Deleting data from Data Lake

You can remove unwanted data objects that are stored in Data Lake.

Purged objects cannot be retrieved from Data Lake. Purging of data objects can be done in these ways:

  • In Atlas, select one or more data objects and click the Purge button or icon.
  • In Purge, use the advanced filters to search for data objects to purge.
  • In Purge, use the unique data object ID(s) to purge.
  • Use the Delete APIs available in the Data Lake endpoint.

After a purge event starts it takes some time to complete.

When a purge process completes, the matching reformatted Compass data is cleared. The Compass data is cleared for the affected object names since the oldest store date of the purged data objects. Running the next Compass query over the same object names can take some time. Existing data objects must be reformatted and made available in Compass again. If a purge process fails, an error is displayed. You must clean the Compass cache by running the clear_data stored procedure and then perform the purge again.

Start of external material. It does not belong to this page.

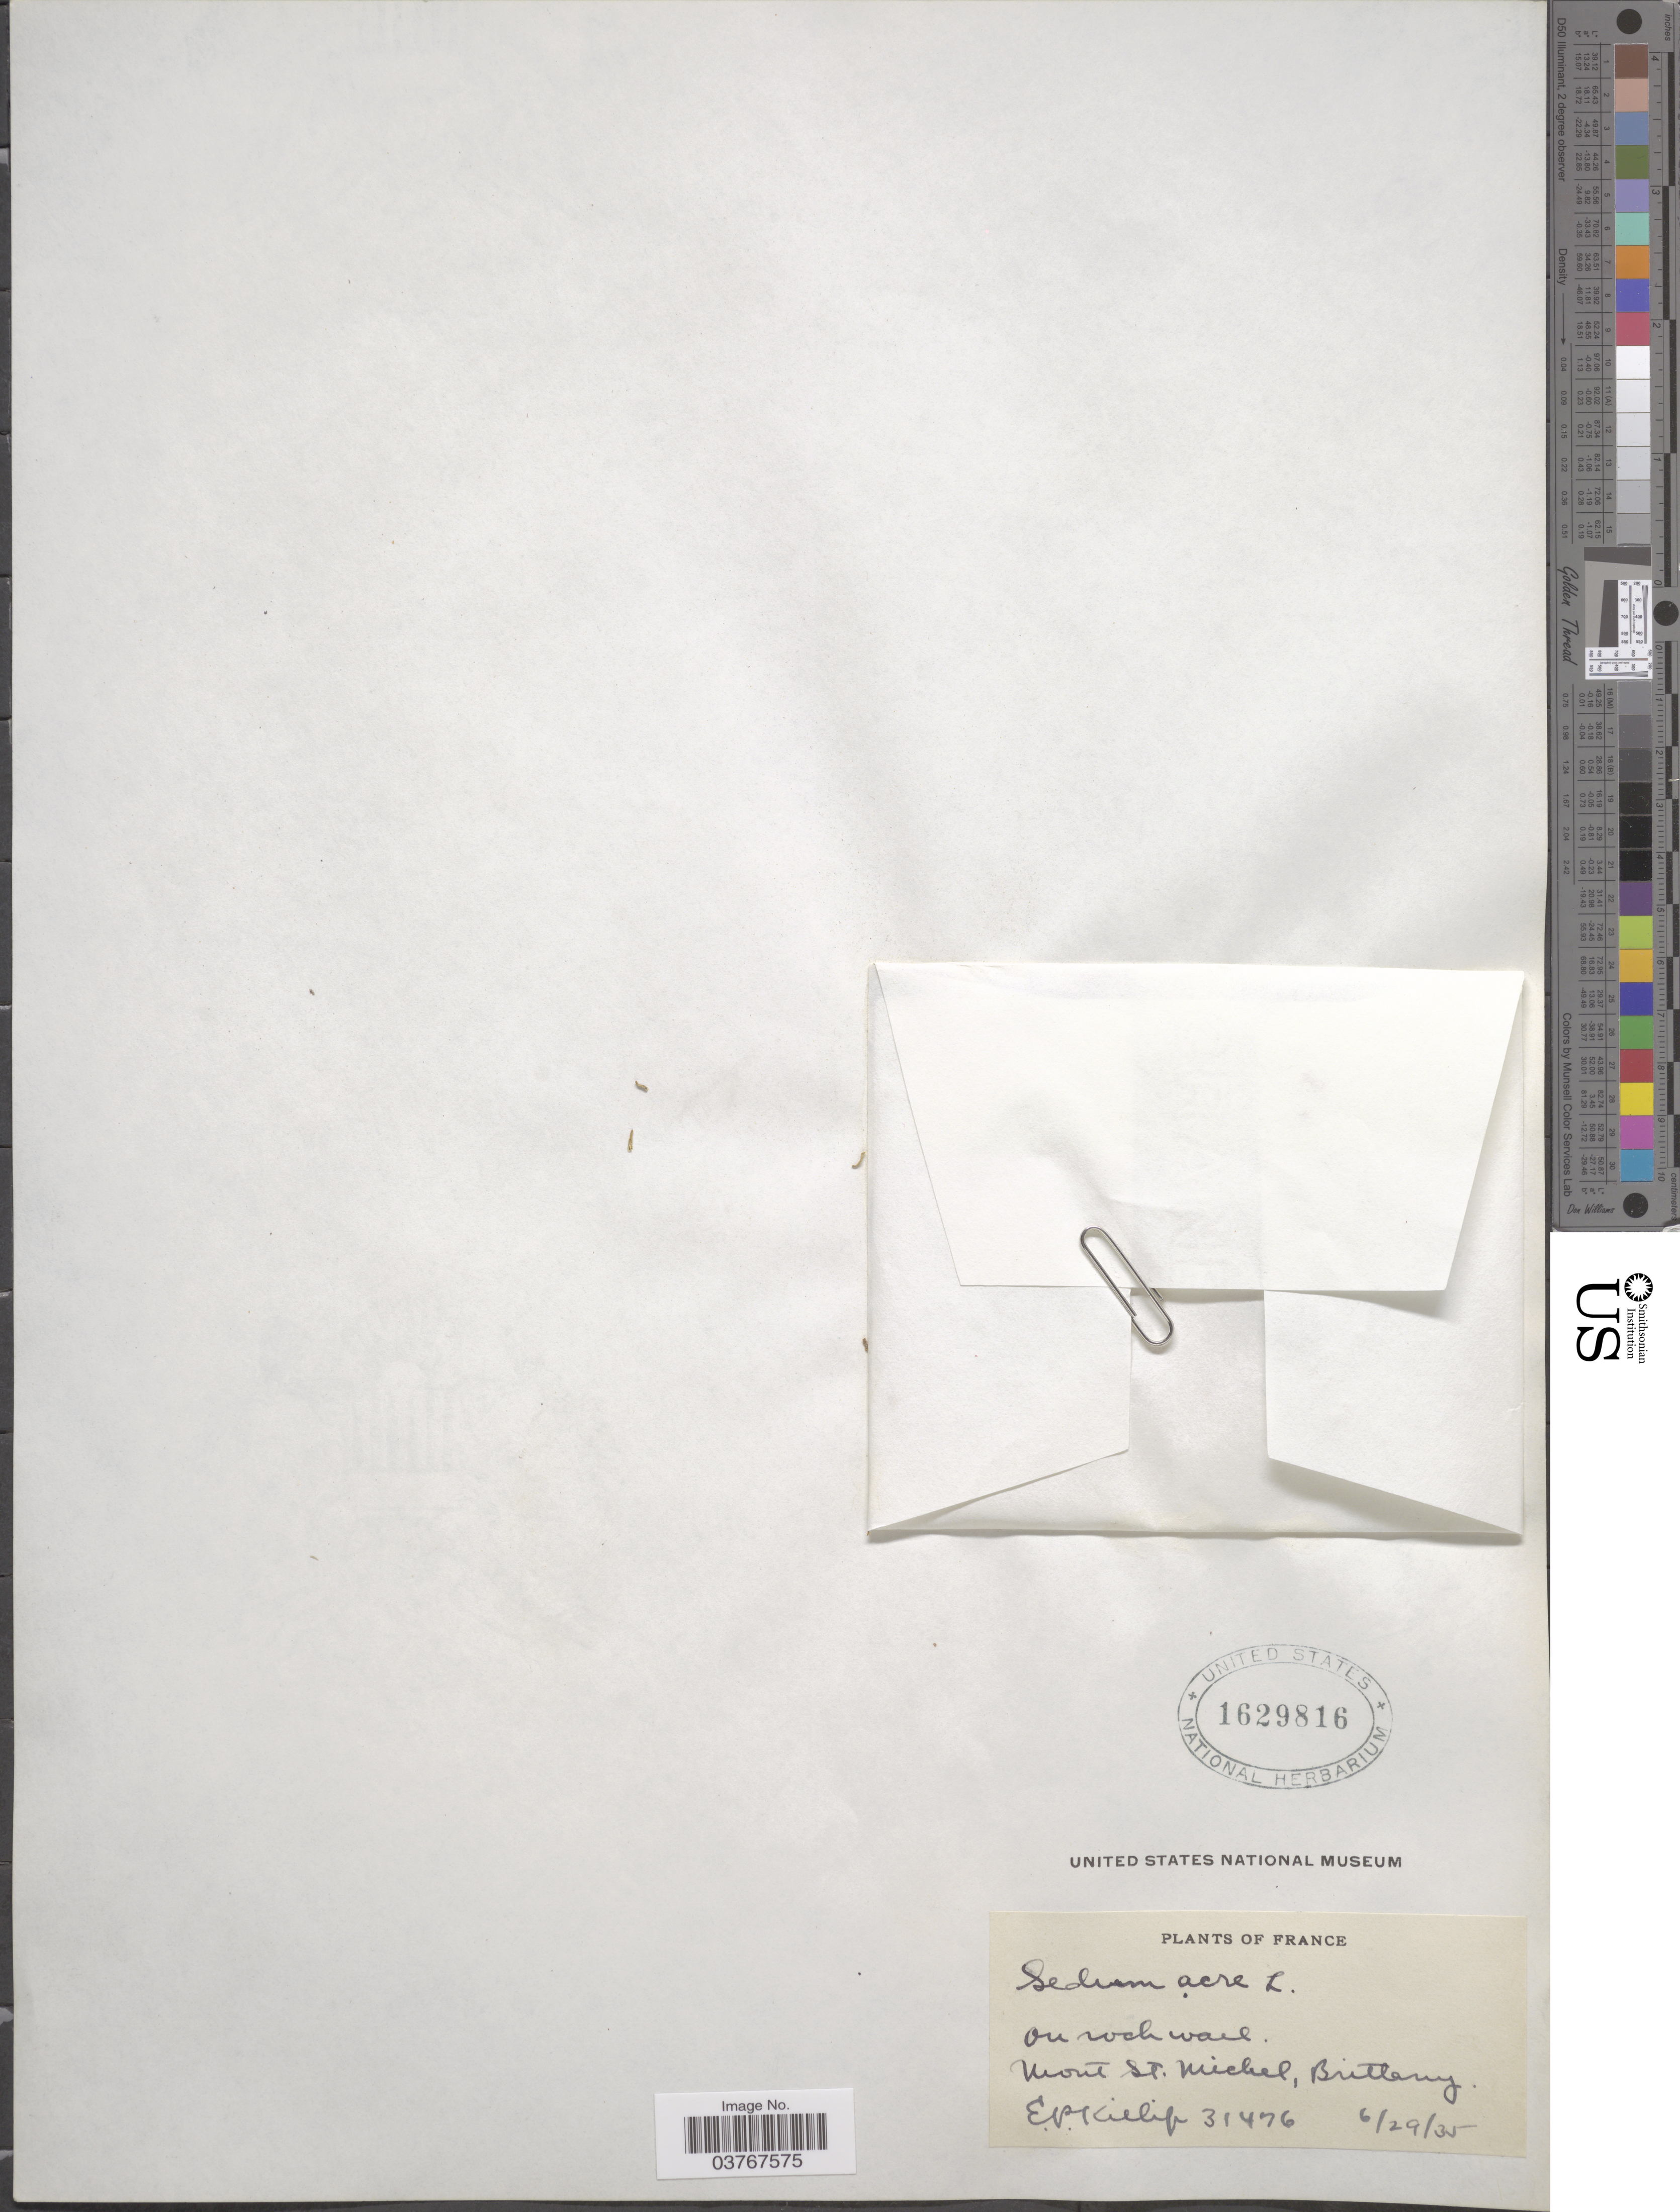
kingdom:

Note: The clearing of Compass data is not applicable for AWS GovCloud.

You cannot revert an active purge event. Nonetheless, a purging process can be stopped by a user to prevent any further data objects from being purged. Any objects that were already purged before stopping the process cannot be restored and are permanently removed from Data Lake. If the event is not stopped, the purge activity continues until all objects that are defined by the purging parameters are removed from Data Lake.

Stopping a purge event results in a partially completed purge. You can verify the status of a purge event in the purge logs.